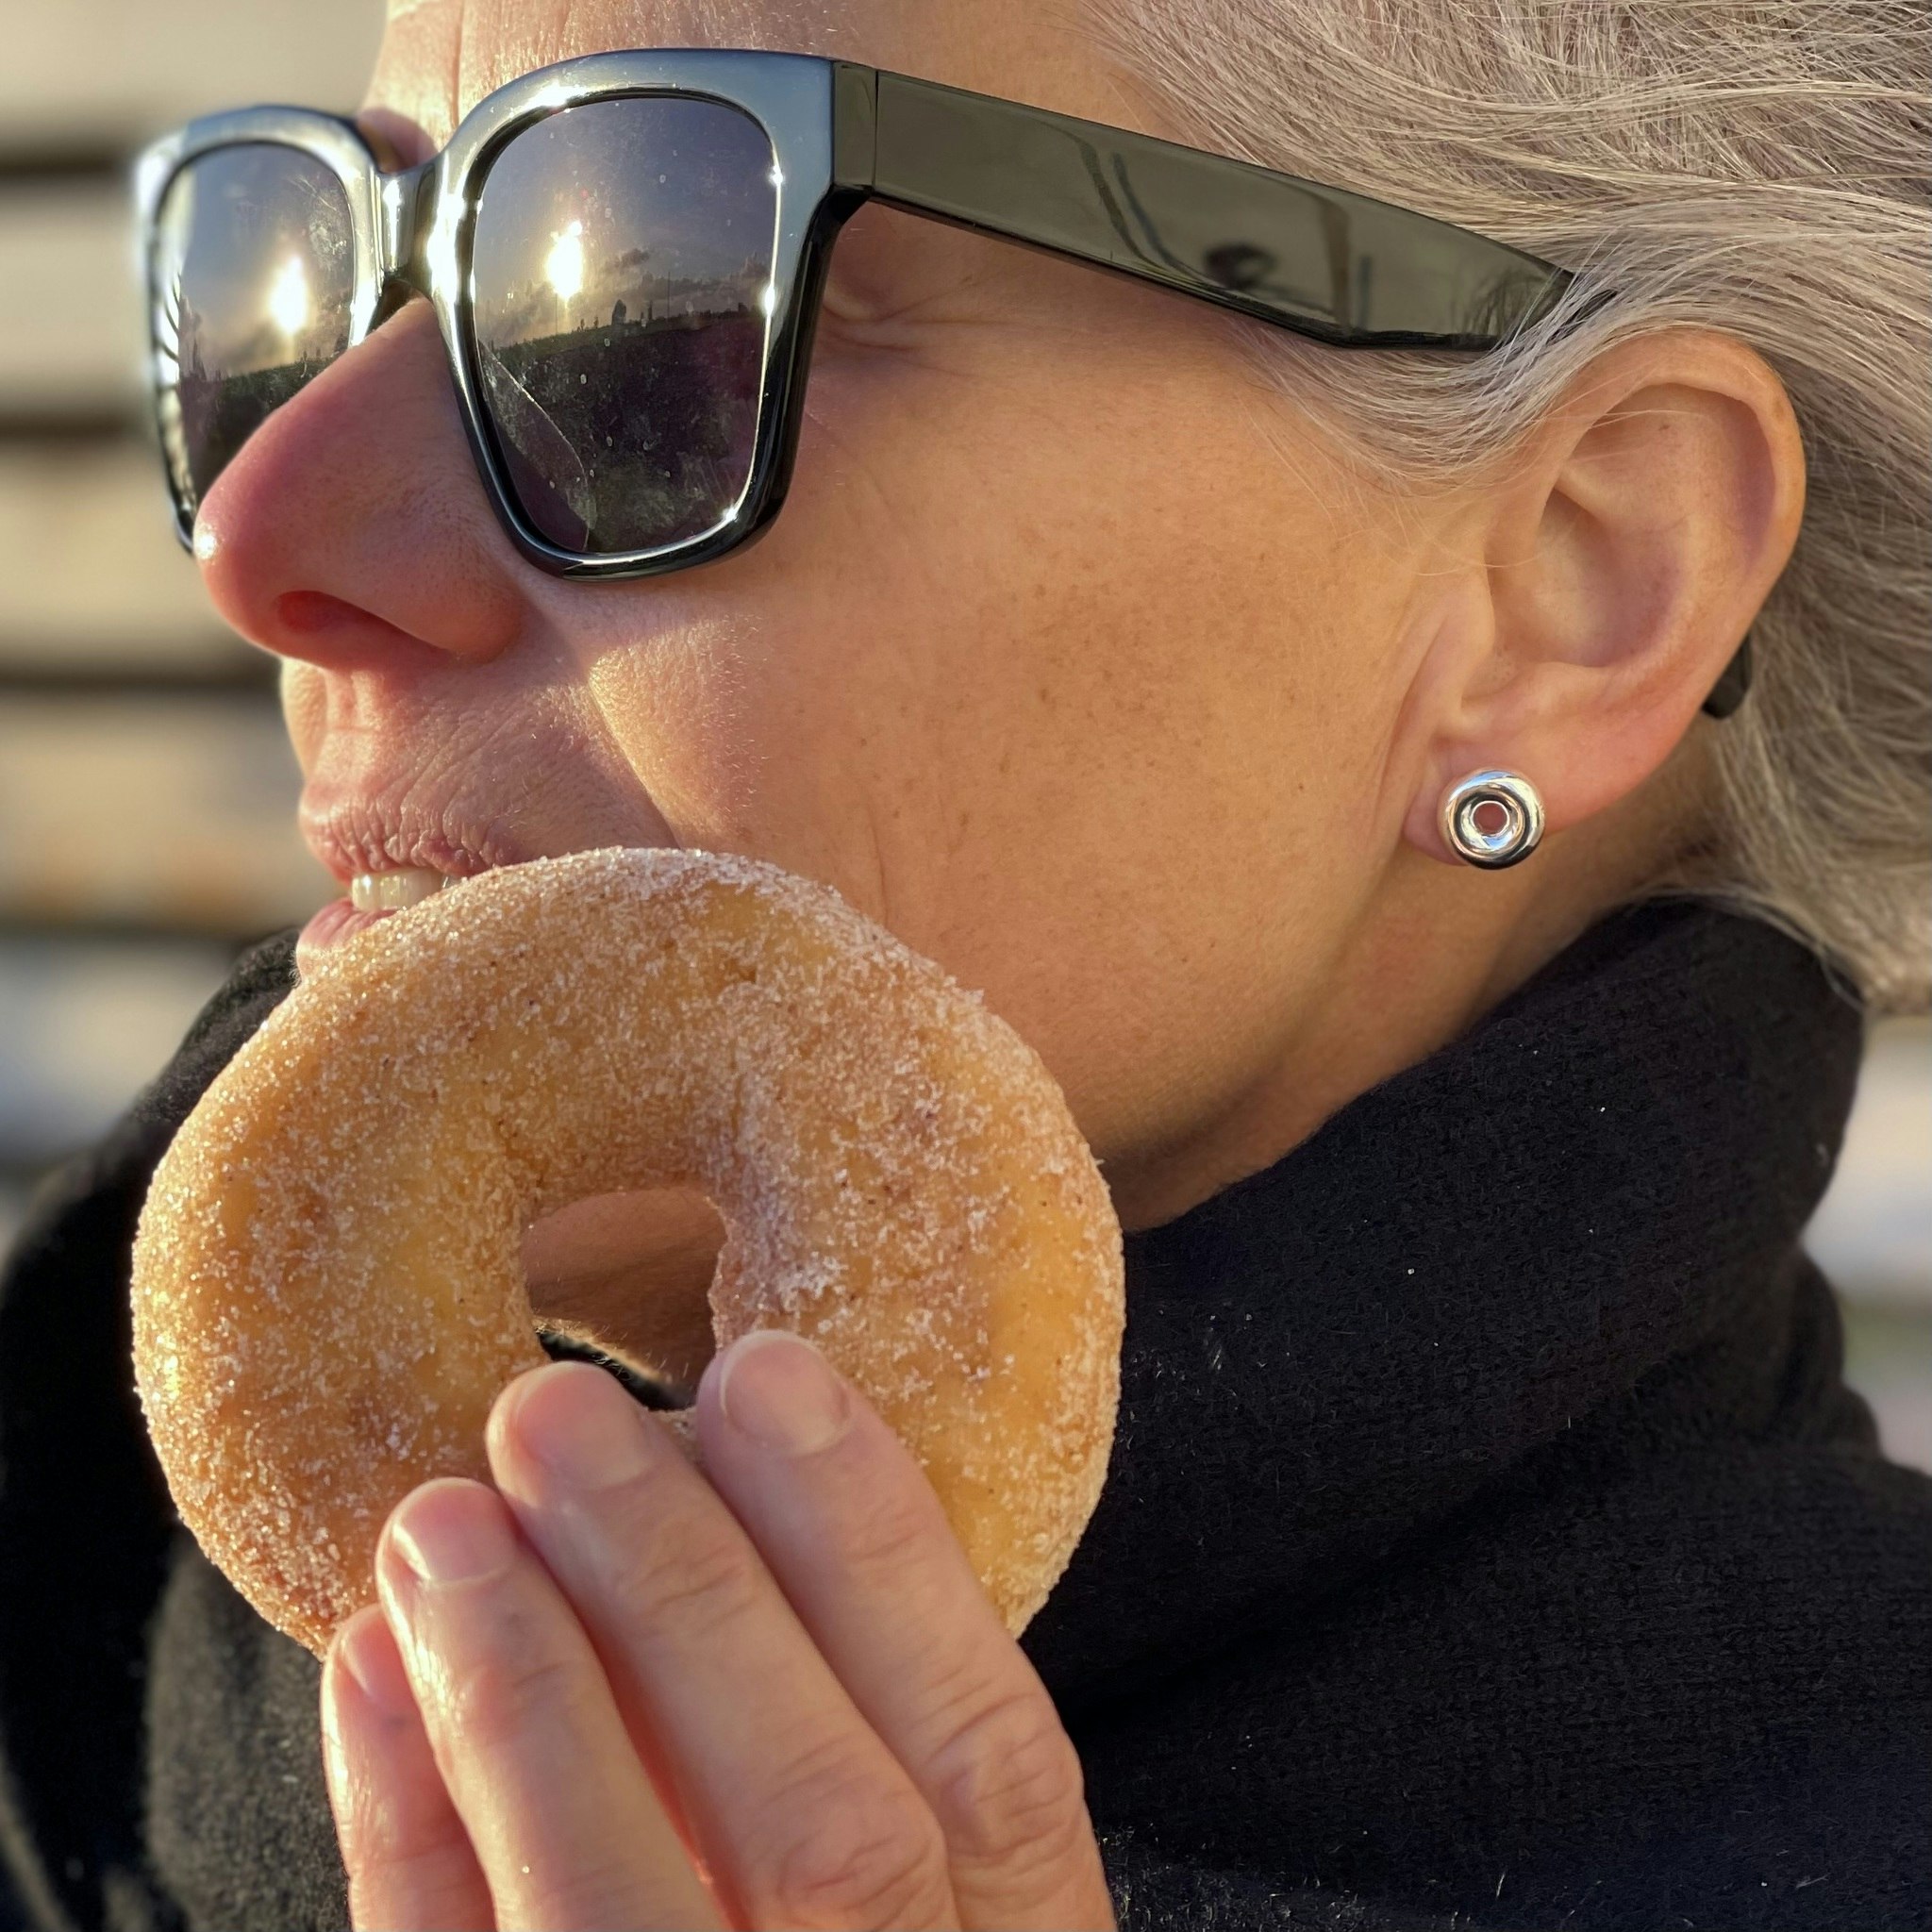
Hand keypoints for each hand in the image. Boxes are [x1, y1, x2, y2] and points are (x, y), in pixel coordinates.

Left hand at [319, 1330, 1115, 1929]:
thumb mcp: (936, 1903)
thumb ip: (881, 1755)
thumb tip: (744, 1495)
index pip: (990, 1759)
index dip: (884, 1556)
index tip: (774, 1377)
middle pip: (825, 1832)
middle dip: (687, 1596)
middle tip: (557, 1410)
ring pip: (623, 1928)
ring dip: (524, 1700)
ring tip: (437, 1519)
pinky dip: (408, 1834)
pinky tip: (368, 1676)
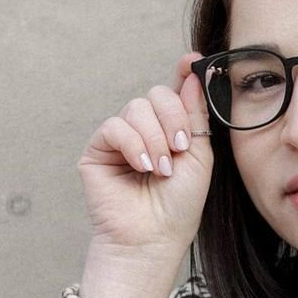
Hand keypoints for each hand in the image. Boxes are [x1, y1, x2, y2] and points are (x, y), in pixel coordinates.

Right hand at [76, 52, 212, 256]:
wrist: (154, 237)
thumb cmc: (179, 204)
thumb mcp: (199, 155)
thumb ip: (195, 113)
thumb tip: (193, 70)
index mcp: (171, 130)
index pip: (175, 93)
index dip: (183, 74)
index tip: (192, 60)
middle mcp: (146, 130)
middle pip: (156, 95)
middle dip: (172, 118)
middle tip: (179, 150)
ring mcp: (121, 139)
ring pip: (136, 109)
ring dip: (154, 138)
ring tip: (160, 169)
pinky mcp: (98, 150)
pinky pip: (115, 127)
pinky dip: (133, 144)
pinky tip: (142, 166)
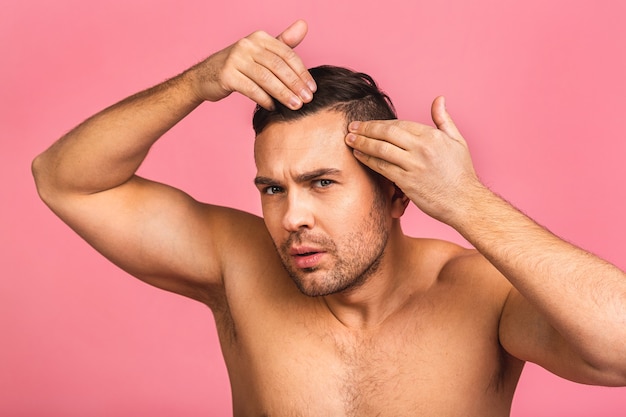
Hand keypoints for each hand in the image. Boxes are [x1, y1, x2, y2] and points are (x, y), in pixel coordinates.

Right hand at [190, 20, 315, 109]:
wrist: (205, 77)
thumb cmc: (239, 66)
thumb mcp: (261, 52)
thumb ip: (283, 42)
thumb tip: (304, 25)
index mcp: (260, 38)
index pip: (287, 54)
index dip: (301, 72)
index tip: (312, 89)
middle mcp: (247, 45)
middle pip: (278, 66)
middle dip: (295, 84)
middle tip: (307, 100)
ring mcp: (235, 59)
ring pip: (266, 78)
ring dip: (283, 94)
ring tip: (295, 106)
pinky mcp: (226, 75)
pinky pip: (251, 89)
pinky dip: (264, 99)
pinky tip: (273, 107)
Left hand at [345, 96, 482, 223]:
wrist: (465, 202)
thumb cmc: (461, 173)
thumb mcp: (457, 141)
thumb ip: (444, 119)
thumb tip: (439, 99)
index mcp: (432, 135)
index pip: (399, 124)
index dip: (380, 123)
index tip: (367, 123)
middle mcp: (422, 148)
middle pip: (386, 133)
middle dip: (366, 129)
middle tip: (351, 127)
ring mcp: (413, 165)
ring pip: (381, 149)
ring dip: (362, 143)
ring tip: (349, 140)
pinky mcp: (407, 182)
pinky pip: (382, 167)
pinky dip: (368, 160)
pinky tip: (359, 155)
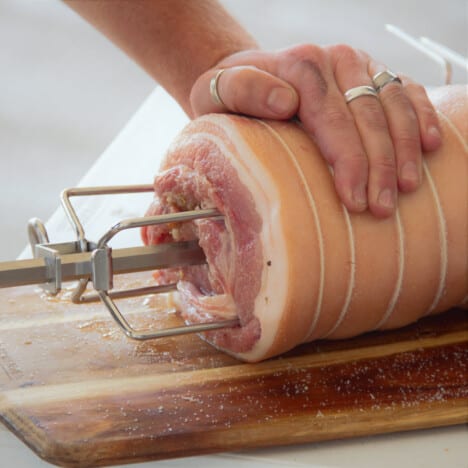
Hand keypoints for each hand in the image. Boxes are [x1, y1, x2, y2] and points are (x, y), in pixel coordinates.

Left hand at [190, 44, 441, 217]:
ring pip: (394, 105)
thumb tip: (286, 101)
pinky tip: (429, 145)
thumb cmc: (229, 96)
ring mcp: (358, 65)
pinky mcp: (370, 74)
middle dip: (380, 167)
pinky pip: (405, 91)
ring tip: (408, 188)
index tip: (354, 200)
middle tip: (382, 208)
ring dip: (405, 149)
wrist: (243, 76)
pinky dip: (421, 116)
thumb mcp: (221, 92)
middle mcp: (336, 60)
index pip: (334, 119)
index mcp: (303, 66)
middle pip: (368, 116)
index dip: (349, 161)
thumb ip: (246, 91)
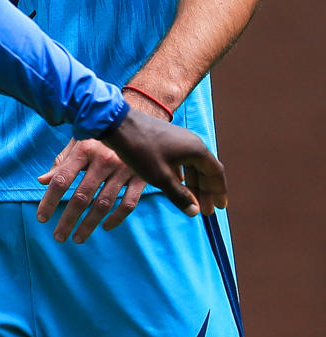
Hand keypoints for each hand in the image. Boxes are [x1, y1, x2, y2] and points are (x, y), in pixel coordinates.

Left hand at [36, 137, 145, 241]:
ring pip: (104, 204)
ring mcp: (125, 169)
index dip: (50, 200)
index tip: (41, 218)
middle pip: (82, 197)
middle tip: (58, 237)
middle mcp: (104, 160)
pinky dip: (117, 218)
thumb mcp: (79, 142)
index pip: (62, 179)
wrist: (138, 121)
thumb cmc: (101, 135)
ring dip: (89, 224)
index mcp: (85, 150)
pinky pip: (129, 203)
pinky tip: (105, 227)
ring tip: (77, 238)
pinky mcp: (142, 177)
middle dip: (68, 220)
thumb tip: (42, 181)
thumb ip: (62, 162)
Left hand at [96, 108, 226, 218]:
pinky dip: (181, 175)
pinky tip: (176, 185)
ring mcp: (178, 139)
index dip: (218, 192)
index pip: (216, 173)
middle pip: (205, 170)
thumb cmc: (141, 151)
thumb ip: (180, 195)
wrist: (117, 124)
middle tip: (205, 211)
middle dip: (205, 191)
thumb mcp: (160, 177)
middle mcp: (192, 142)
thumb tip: (195, 212)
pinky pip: (180, 160)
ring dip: (192, 184)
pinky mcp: (165, 139)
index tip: (220, 208)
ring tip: (191, 202)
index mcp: (197, 150)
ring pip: (191, 165)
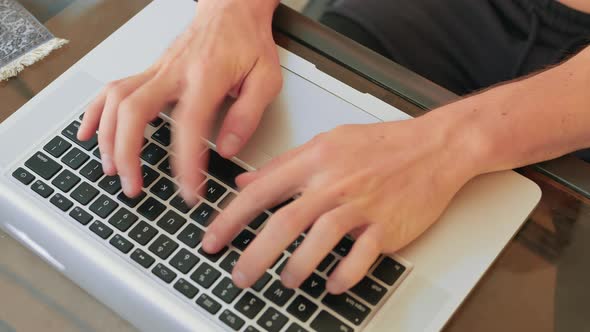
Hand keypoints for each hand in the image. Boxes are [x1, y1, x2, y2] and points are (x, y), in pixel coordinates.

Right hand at [77, 0, 281, 202]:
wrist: (231, 10)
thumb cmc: (247, 42)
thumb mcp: (266, 79)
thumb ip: (248, 115)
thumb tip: (226, 148)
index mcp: (206, 77)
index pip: (188, 125)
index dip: (185, 162)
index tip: (188, 191)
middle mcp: (173, 72)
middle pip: (134, 111)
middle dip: (127, 153)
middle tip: (134, 186)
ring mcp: (157, 70)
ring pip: (116, 101)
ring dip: (109, 138)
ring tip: (113, 169)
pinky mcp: (149, 71)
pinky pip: (112, 89)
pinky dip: (96, 113)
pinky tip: (90, 134)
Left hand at [202, 110, 485, 293]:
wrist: (434, 147)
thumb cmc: (382, 144)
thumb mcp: (326, 142)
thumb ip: (283, 164)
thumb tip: (246, 181)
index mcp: (314, 160)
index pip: (261, 191)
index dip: (230, 219)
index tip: (213, 239)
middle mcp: (334, 183)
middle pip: (284, 222)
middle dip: (256, 254)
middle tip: (239, 275)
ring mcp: (361, 205)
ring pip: (320, 240)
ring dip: (297, 267)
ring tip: (286, 281)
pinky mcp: (386, 225)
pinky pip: (361, 256)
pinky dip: (344, 274)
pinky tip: (332, 283)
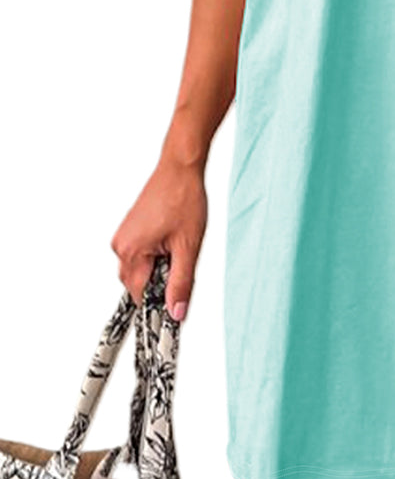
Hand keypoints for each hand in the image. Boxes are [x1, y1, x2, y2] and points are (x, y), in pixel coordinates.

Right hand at [110, 155, 207, 320]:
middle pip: (137, 283)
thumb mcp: (188, 246)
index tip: (173, 306)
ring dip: (157, 267)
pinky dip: (154, 255)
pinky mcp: (130, 228)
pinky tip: (170, 239)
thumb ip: (181, 282)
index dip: (158, 302)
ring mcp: (123, 235)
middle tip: (180, 264)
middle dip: (158, 282)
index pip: (139, 295)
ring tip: (177, 245)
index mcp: (131, 251)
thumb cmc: (183, 197)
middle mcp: (121, 244)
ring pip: (139, 268)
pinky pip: (139, 253)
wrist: (180, 168)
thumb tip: (176, 311)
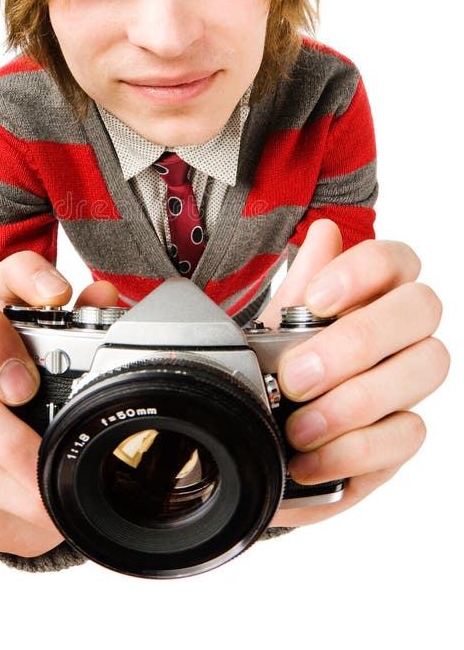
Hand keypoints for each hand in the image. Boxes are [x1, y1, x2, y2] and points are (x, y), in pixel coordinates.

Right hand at [0, 252, 117, 556]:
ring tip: (40, 461)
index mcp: (10, 327)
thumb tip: (102, 293)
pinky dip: (9, 484)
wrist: (40, 507)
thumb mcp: (81, 384)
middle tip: (24, 386)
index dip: (24, 276)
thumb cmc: (58, 429)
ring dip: (2, 431)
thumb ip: (90, 336)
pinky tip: (35, 496)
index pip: (2, 278)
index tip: (57, 297)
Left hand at [261, 220, 449, 527]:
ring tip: (298, 427)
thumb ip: (301, 283)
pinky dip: (351, 450)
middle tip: (297, 376)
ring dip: (354, 401)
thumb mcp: (275, 327)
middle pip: (421, 309)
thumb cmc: (279, 370)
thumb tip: (325, 231)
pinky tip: (310, 458)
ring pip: (425, 368)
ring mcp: (410, 382)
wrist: (264, 435)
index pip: (395, 259)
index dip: (361, 272)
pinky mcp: (405, 436)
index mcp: (373, 292)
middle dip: (357, 341)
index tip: (314, 300)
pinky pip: (406, 435)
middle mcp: (404, 331)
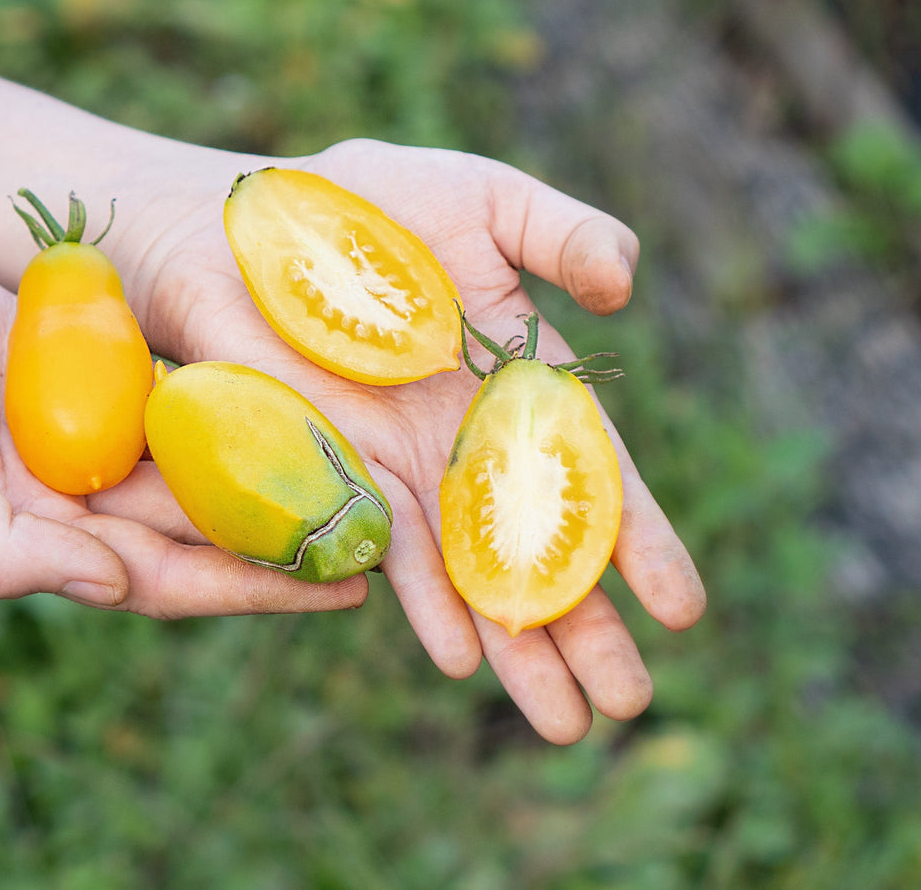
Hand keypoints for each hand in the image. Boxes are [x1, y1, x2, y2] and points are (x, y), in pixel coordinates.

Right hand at [0, 215, 366, 616]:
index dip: (257, 582)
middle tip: (390, 516)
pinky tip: (288, 362)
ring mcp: (74, 416)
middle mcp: (68, 483)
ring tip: (363, 441)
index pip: (169, 573)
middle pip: (205, 512)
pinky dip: (224, 373)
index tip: (350, 584)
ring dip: (274, 444)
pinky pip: (166, 369)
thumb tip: (114, 584)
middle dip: (291, 516)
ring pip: (199, 442)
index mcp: (35, 531)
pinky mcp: (71, 351)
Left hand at [93, 139, 706, 742]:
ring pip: (474, 572)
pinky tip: (460, 660)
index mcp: (521, 383)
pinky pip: (389, 551)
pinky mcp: (335, 477)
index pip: (593, 477)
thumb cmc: (363, 200)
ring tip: (566, 723)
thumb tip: (627, 282)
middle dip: (588, 628)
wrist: (237, 225)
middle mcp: (469, 441)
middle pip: (541, 549)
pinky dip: (427, 604)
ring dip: (519, 647)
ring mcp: (404, 468)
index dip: (637, 542)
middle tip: (631, 701)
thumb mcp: (479, 197)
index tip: (683, 610)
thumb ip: (557, 232)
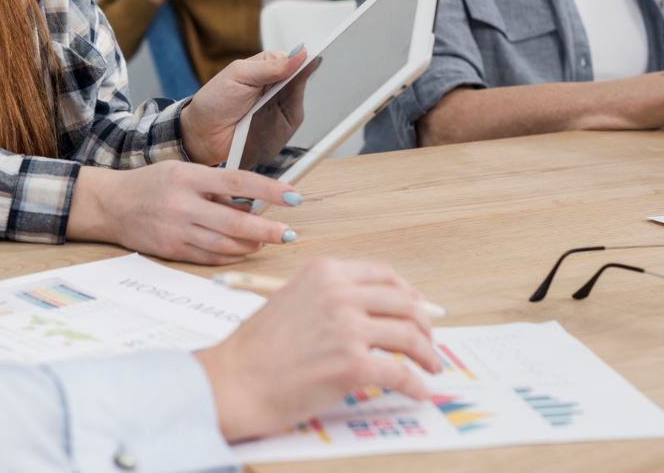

**Problem requirements**
In the listing above, find the line containing "ring dip: (405, 149)". Output it and every line after it up to and including the line containing "thumb ip: (62, 162)", exactly, but skip the pictures.

**Task result**
ring dip: (405, 149)
wrist: (243, 76)
pinky dip: (421, 116)
thumb mcp: (221, 92)
middle mcp: (336, 60)
index pip: (334, 119)
index mcp: (303, 66)
middle pip: (368, 116)
index dip: (349, 161)
thumb ip: (246, 91)
Hand keypoints for each hand in the image. Boxes are [x1, y1, x2, y2] and points are (x, y), in pixel coordinates.

Left hand at [36, 137, 145, 241]:
ring pip: (104, 204)
ring mcp: (125, 169)
index dip: (50, 200)
index tip: (41, 218)
middle pip: (82, 197)
middle tip: (58, 237)
middle mcp: (104, 160)
pinky dip: (117, 218)
thumb mcp: (79, 142)
index pip: (62, 179)
wrist: (138, 121)
thumb cmc: (101, 135)
ring dip: (89, 224)
index mcp: (85, 150)
pinky pip: (129, 203)
pinky tip: (105, 227)
ring tip: (77, 238)
pinky mcp: (142, 177)
middle dip: (68, 220)
thumb tip: (42, 181)
thumb ip: (62, 162)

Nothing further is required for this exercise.